The Internal Revenue Service unexpectedly issued guidance Monday on procedures for appealing adverse rulings on audits involving tax-advantaged bonds.
Bond attorneys said the new rules fill in some holes because the IRS previously only had a process for tax-exempt bonds.
Revenue Procedure 2021-10 will be published in the Internal Revenue Bulletin dated Jan 25.
Carol Lew, a shareholder at Stradling Yocca Carlson & Rauth in Newport Beach California, described the announcement as “an improvement to the system.”
“What’s helpful about this is clarity,” said Lew. “It’s the IRS catching up in its procedures for other types of tax advantaged bonds right down to not having to pay a user fee. There are competing resources with the IRS, especially right now with COVID and usually huge stacks that need to get out for all areas of the tax law.”
Bond attorney Perry Israel of Sacramento, California, said the new revenue procedure “is pretty much like RP 2006-40, but expanded to include other tax-advantaged bonds and rebate appeals.”
The 2006 revenue procedure only pertained appeals involving tax-exempt bonds and predated legislation that has been enacted by Congress since then creating other types of tax-advantaged bonds such as Build America Bonds and New Clean Renewable Energy Bonds (New CREBs).
“It’s good to have the appeals process available for other tax-advantaged bonds,” Israel said in an email. “It’s interesting that they’ve dropped the discussion that was in Section 5 of RP 2006-40 that relates to how appeals issues are resolved, but it may be that that has been dealt with elsewhere.”
The new revenue procedure has not been on the immediate radar of the National Association of Bond Lawyers, which instead has focused recently on regulatory relief relating to issues that have arisen in connection with the COVID-19 pandemic.

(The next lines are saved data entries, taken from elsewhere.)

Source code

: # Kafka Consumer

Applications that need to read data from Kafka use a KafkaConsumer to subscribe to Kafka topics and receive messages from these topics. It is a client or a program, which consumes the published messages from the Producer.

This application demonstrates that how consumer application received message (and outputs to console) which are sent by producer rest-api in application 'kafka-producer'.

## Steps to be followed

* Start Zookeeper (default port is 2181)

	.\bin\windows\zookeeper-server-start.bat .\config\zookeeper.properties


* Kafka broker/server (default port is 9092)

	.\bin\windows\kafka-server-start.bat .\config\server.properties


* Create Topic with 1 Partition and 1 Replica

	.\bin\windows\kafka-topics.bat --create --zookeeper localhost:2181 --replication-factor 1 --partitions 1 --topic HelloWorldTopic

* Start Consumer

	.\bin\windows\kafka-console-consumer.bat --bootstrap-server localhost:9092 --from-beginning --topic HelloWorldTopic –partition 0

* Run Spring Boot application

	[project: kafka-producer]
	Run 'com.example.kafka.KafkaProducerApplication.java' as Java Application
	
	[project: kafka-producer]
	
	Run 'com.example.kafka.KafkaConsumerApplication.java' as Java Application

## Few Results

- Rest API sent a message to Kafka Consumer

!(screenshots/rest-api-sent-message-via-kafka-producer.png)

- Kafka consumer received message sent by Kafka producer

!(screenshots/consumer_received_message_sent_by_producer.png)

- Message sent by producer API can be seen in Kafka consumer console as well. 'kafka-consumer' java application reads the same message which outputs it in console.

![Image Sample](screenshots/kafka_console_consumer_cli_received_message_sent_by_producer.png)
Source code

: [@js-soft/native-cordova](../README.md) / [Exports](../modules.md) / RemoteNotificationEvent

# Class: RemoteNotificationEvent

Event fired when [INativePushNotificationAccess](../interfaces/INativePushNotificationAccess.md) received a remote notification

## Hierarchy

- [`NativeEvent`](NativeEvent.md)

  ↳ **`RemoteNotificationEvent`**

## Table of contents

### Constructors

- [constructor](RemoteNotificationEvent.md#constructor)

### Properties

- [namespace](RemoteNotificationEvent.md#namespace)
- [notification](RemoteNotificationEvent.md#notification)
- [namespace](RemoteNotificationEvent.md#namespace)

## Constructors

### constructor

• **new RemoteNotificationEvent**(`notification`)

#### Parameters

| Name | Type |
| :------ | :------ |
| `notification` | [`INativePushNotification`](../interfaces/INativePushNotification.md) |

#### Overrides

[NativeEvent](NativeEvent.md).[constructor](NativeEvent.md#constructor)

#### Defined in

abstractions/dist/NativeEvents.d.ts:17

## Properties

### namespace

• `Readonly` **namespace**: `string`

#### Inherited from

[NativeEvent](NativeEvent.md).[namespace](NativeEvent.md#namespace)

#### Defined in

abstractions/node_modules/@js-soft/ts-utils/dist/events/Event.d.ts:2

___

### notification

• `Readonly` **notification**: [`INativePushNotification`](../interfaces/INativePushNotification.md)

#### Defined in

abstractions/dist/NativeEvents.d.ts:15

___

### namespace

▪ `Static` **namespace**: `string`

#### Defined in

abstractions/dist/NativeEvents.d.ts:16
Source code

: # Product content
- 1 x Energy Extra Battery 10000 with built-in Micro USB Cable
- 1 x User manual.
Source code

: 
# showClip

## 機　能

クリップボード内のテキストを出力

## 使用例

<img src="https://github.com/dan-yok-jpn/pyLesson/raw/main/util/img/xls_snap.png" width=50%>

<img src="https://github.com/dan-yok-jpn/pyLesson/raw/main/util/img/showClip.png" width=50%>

Lew, who is a former president of NABL, said that appeals involving tax examinations of tax-advantaged bonds have, until now, been covered by the Internal Revenue Manual.
“They really needed a revenue procedure to address tax advantaged bonds also,” she said. “So it is significant because it’s helpful to have a clear IRS procedure about how you got about initiating an appeal and how you go about it. That’s what this does not only for tax exempt bonds but also tax-advantaged bonds.”
“The Internal Revenue Manual is great for providing information but it doesn’t take the place of a revenue procedure which is something taxpayers can rely upon,” she added.
Lew said she doesn’t think the new procedure might mean more appeals will be filed. “For a tax exempt bond there’s a big stick,” she said. “If you appeal, they get other information about who the bond holders are and can contact bondholders. So that’s a tremendous incentive sometimes not to appeal.”
For a tax-advantaged bond, which is taxable, the issuer gets payment and an appeal is more likely to be pursued.